_What is expected_.
Please set down each line of the material exactly.
◆ ◆ ◆ ◆ ◆
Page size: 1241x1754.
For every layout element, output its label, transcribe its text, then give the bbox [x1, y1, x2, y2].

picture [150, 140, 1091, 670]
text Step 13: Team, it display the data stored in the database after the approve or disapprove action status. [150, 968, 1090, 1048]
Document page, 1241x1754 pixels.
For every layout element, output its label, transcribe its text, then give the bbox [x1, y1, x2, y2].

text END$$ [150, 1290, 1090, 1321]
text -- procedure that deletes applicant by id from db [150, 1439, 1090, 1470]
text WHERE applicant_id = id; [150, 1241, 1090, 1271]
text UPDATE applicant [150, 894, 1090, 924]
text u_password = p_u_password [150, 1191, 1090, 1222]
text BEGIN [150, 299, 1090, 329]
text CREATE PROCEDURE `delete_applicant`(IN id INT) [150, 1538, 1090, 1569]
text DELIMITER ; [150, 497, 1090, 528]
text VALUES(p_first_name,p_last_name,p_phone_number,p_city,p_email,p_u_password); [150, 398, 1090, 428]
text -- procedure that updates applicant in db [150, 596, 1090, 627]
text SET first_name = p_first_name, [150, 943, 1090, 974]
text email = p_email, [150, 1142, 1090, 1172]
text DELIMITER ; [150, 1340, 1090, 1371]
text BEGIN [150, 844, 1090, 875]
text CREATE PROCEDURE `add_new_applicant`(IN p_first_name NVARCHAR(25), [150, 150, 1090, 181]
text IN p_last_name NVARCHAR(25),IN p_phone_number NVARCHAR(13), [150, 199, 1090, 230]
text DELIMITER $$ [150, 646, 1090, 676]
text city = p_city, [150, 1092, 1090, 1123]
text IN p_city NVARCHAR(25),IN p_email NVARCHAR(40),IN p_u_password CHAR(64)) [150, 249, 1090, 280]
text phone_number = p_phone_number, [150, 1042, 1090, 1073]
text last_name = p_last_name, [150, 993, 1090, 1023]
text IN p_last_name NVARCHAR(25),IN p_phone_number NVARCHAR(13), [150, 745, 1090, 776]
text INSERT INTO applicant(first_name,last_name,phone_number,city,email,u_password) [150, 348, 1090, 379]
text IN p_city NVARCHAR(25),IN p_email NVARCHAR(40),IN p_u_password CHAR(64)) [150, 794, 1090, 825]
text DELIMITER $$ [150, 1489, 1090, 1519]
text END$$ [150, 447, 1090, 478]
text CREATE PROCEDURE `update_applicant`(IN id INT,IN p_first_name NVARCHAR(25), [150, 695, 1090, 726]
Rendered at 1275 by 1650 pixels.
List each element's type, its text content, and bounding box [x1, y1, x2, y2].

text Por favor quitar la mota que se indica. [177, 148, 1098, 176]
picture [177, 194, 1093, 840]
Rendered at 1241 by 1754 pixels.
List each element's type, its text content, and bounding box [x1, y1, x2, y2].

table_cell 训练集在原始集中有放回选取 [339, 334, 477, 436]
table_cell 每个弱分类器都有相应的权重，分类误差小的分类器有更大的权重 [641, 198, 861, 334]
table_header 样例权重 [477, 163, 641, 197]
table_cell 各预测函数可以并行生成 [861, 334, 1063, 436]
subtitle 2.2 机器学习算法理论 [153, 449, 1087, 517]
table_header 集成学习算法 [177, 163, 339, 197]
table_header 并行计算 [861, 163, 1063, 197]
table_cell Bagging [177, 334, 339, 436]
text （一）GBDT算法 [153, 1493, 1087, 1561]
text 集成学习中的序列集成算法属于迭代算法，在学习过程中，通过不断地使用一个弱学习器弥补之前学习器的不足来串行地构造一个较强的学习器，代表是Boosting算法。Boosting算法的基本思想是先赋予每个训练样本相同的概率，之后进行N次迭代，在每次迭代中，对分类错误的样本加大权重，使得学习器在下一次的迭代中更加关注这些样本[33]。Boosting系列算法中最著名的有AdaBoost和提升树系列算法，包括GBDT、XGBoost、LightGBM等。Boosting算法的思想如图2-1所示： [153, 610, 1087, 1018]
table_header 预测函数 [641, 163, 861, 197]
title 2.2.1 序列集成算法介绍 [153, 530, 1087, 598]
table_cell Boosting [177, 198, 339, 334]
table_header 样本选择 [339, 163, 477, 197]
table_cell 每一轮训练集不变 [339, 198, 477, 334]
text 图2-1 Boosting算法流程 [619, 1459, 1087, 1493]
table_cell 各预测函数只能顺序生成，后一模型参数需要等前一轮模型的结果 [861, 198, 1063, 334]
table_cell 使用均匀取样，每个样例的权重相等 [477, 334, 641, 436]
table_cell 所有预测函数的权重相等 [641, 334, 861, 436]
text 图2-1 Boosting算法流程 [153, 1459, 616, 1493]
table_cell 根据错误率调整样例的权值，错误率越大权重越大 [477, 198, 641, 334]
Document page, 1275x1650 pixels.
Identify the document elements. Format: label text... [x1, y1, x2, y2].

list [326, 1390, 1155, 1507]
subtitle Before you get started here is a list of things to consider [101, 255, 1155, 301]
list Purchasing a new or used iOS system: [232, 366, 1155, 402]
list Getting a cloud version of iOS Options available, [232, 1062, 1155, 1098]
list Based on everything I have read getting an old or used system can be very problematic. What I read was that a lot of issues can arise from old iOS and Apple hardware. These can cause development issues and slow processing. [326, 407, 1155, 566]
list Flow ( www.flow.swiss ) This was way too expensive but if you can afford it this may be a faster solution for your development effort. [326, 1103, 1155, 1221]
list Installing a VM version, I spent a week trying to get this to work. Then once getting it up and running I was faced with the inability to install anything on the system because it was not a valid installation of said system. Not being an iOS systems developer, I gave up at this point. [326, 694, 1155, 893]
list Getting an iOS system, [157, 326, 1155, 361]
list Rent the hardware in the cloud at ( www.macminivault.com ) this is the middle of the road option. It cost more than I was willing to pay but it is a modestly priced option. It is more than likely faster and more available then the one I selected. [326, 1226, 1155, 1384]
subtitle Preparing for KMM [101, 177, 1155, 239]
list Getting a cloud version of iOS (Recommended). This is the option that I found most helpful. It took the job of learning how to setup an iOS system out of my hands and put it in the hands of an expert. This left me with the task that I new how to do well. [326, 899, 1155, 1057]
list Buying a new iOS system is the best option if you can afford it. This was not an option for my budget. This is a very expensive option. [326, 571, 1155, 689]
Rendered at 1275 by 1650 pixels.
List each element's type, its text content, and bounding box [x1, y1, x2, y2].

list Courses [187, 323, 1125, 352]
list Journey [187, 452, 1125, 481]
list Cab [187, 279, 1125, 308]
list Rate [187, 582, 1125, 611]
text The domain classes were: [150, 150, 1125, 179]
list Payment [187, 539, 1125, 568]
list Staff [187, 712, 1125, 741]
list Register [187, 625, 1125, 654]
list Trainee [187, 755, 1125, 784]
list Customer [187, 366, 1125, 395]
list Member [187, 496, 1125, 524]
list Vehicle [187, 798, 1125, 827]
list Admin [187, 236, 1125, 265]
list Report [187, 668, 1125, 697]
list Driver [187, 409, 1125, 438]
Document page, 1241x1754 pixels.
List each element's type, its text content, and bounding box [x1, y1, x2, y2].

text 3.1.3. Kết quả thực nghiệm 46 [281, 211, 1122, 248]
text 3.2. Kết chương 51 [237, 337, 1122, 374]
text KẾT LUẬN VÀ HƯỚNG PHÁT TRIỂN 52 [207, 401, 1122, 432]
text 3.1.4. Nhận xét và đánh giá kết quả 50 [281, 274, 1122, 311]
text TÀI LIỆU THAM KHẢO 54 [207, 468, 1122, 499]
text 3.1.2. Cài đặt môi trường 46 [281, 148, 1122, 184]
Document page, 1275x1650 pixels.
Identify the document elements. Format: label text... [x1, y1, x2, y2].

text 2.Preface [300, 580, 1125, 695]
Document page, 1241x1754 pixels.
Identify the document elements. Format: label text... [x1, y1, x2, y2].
◆ ◆ ◆ ◆ ◆
_Task solution_.
Page size: 1241x1754.
For every layout element, output its label, transcribe its text, then give the bbox [x1, y1, x2, y2].

picture [150, 140, 1091, 670]
text Step 13: Team, it display the data stored in the database after the approve or disapprove action status. [150, 968, 1090, 1048]
Document page, 1241x1754 pixels.
For every layout element, output its label, transcribe its text, then give the bbox [x1, y1, x2, y2].

text END$$ [150, 1290, 1090, 1321]
text -- procedure that deletes applicant by id from db [150, 1439, 1090, 1470]
text WHERE applicant_id = id; [150, 1241, 1090, 1271]
text UPDATE applicant [150, 894, 1090, 924]
text u_password = p_u_password [150, 1191, 1090, 1222]
text BEGIN [150, 299, 1090, 329]
text CREATE PROCEDURE `delete_applicant`(IN id INT) [150, 1538, 1090, 1569]
text DELIMITER ; [150, 497, 1090, 528]
text VALUES(p_first_name,p_last_name,p_phone_number,p_city,p_email,p_u_password); [150, 398, 1090, 428]
text -- procedure that updates applicant in db [150, 596, 1090, 627]
text SET first_name = p_first_name, [150, 943, 1090, 974]
text email = p_email, [150, 1142, 1090, 1172]
text DELIMITER ; [150, 1340, 1090, 1371]
text BEGIN [150, 844, 1090, 875]
text CREATE PROCEDURE `add_new_applicant`(IN p_first_name NVARCHAR(25), [150, 150, 1090, 181]
text IN p_last_name NVARCHAR(25),IN p_phone_number NVARCHAR(13), [150, 199, 1090, 230]
text DELIMITER $$ [150, 646, 1090, 676]
text city = p_city, [150, 1092, 1090, 1123]
text IN p_city NVARCHAR(25),IN p_email NVARCHAR(40),IN p_u_password CHAR(64)) [150, 249, 1090, 280]
text phone_number = p_phone_number, [150, 1042, 1090, 1073]
text last_name = p_last_name, [150, 993, 1090, 1023]
text IN p_last_name NVARCHAR(25),IN p_phone_number NVARCHAR(13), [150, 745, 1090, 776]
text INSERT INTO applicant(first_name,last_name,phone_number,city,email,u_password) [150, 348, 1090, 379]
text IN p_city NVARCHAR(25),IN p_email NVARCHAR(40),IN p_u_password CHAR(64)) [150, 794, 1090, 825]
text DELIMITER $$ [150, 1489, 1090, 1519]
text END$$ [150, 447, 1090, 478]
text CREATE PROCEDURE `update_applicant`(IN id INT,IN p_first_name NVARCHAR(25), [150, 695, 1090, 726]
Rendered at 1275 by 1650 pixels.
List each element's type, its text content, and bounding box [x1, y1, x2, y2].

text Por favor quitar la mota que se indica. [177, 148, 1098, 176]
picture [177, 194, 1093, 840]
Rendered at 1241 by 1754 pixels.
List each element's type, its text content, and bounding box [x1, y1, x2, y2].

table_cell 训练集在原始集中有放回选取 [339, 334, 477, 436]
table_cell 每个弱分类器都有相应的权重，分类误差小的分类器有更大的权重 [641, 198, 861, 334]
table_header 样例权重 [477, 163, 641, 197]
table_cell 各预测函数可以并行生成 [861, 334, 1063, 436]
subtitle 2.2 机器学习算法理论 [153, 449, 1087, 517]
table_header 集成学习算法 [177, 163, 339, 197]
table_header 并行计算 [861, 163, 1063, 197]
table_cell Bagging [177, 334, 339, 436]
text （一）GBDT算法 [153, 1493, 1087, 1561]
text 集成学习中的序列集成算法属于迭代算法，在学习过程中，通过不断地使用一个弱学习器弥补之前学习器的不足来串行地构造一个较强的学习器，代表是Boosting算法。Boosting算法的基本思想是先赋予每个训练样本相同的概率，之后进行N次迭代，在每次迭代中，对分类错误的样本加大权重，使得学习器在下一次的迭代中更加关注这些样本[33]。Boosting系列算法中最著名的有AdaBoost和提升树系列算法，包括GBDT、XGBoost、LightGBM等。Boosting算法的思想如图2-1所示： [153, 610, 1087, 1018]
table_header 预测函数 [641, 163, 861, 197]
title 2.2.1 序列集成算法介绍 [153, 530, 1087, 598]
table_cell Boosting [177, 198, 339, 334]
table_header 样本选择 [339, 163, 477, 197]
table_cell 每一轮训练集不变 [339, 198, 477, 334]
text 图2-1 Boosting算法流程 [619, 1459, 1087, 1493]
table_cell 各预测函数只能顺序生成，后一模型参数需要等前一轮模型的结果 [861, 198, 1063, 334]
table_cell 使用均匀取样，每个样例的权重相等 [477, 334, 641, 436]
table_cell 所有预测函数的权重相等 [641, 334, 861, 436]
text 图2-1 Boosting算法流程 [153, 1459, 616, 1493]
table_cell 根据错误率调整样例的权值，错误率越大权重越大 [477, 198, 641, 334]
Document page, 1275x1650 pixels.
Identify the document elements. Format: label text... [x1, y1, x2, y2].

list [326, 1390, 1155, 1507]
subtitle Before you get started here is a list of things to consider [101, 255, 1155, 301]
list Purchasing a new or used iOS system: [232, 366, 1155, 402]
list Getting a cloud version of iOS Options available, [232, 1062, 1155, 1098]
list Based on everything I have read getting an old or used system can be very problematic. What I read was that a lot of issues can arise from old iOS and Apple hardware. These can cause development issues and slow processing. [326, 407, 1155, 566]
list Flow ( www.flow.swiss ) This was way too expensive but if you can afford it this may be a faster solution for your development effort. [326, 1103, 1155, 1221]
list Installing a VM version, I spent a week trying to get this to work. Then once getting it up and running I was faced with the inability to install anything on the system because it was not a valid installation of said system. Not being an iOS systems developer, I gave up at this point. [326, 694, 1155, 893]
list Getting an iOS system, [157, 326, 1155, 361]
list Rent the hardware in the cloud at ( www.macminivault.com ) this is the middle of the road option. It cost more than I was willing to pay but it is a modestly priced option. It is more than likely faster and more available then the one I selected. [326, 1226, 1155, 1384]
subtitle Preparing for KMM [101, 177, 1155, 239]
list Getting a cloud version of iOS (Recommended). This is the option that I found most helpful. It took the job of learning how to setup an iOS system out of my hands and put it in the hands of an expert. This left me with the task that I new how to do well. [326, 899, 1155, 1057]
list Buying a new iOS system is the best option if you can afford it. This was not an option for my budget. This is a very expensive option. [326, 571, 1155, 689]
Rendered at 1275 by 1650 pixels.
List each element's type, its text content, and bounding box [x1, y1, x2, y2].

list Courses [187, 323, 1125, 352]
list Journey [187, 452, 1125, 481]
list Cab [187, 279, 1125, 308]
list Rate [187, 582, 1125, 611]
text The domain classes were: [150, 150, 1125, 179]
list Payment [187, 539, 1125, 568]
list Staff [187, 712, 1125, 741]
list Register [187, 625, 1125, 654]
list Trainee [187, 755, 1125, 784]
list Customer [187, 366, 1125, 395]
list Member [187, 496, 1125, 524]
list Vehicle [187, 798, 1125, 827]
list Admin [187, 236, 1125, 265]
list Report [187, 668, 1125, 697]
list Driver [187, 409, 1125, 438]
Document page, 1241x1754 pixels.
List each element's type, its text content, and bounding box [x1, y1, x2, y2].

text 3.1.3. Kết quả thực nghiệm 46 [281, 211, 1122, 248]
text 3.2. Kết chương 51 [237, 337, 1122, 374]
text KẾT LUẬN VÀ HƯỚNG PHÁT TRIỂN 52 [207, 401, 1122, 432]
text 3.1.4. Nhận xét và đánh giá kết quả 50 [281, 274, 1122, 311]
text TÀI LIỆU THAM KHẢO 54 [207, 468, 1122, 499]
text 3.1.2. Cài đặt môi trường 46 [281, 148, 1122, 184]
Document page, 1275x1650 pixels.
Identify the document elements. Format: label text... [x1, y1, x2, y2].

text 2.Preface [300, 580, 1125, 695]
Document page, 1241x1754 pixels.
Identify the document elements. Format: label text... [x1, y1, x2, y2].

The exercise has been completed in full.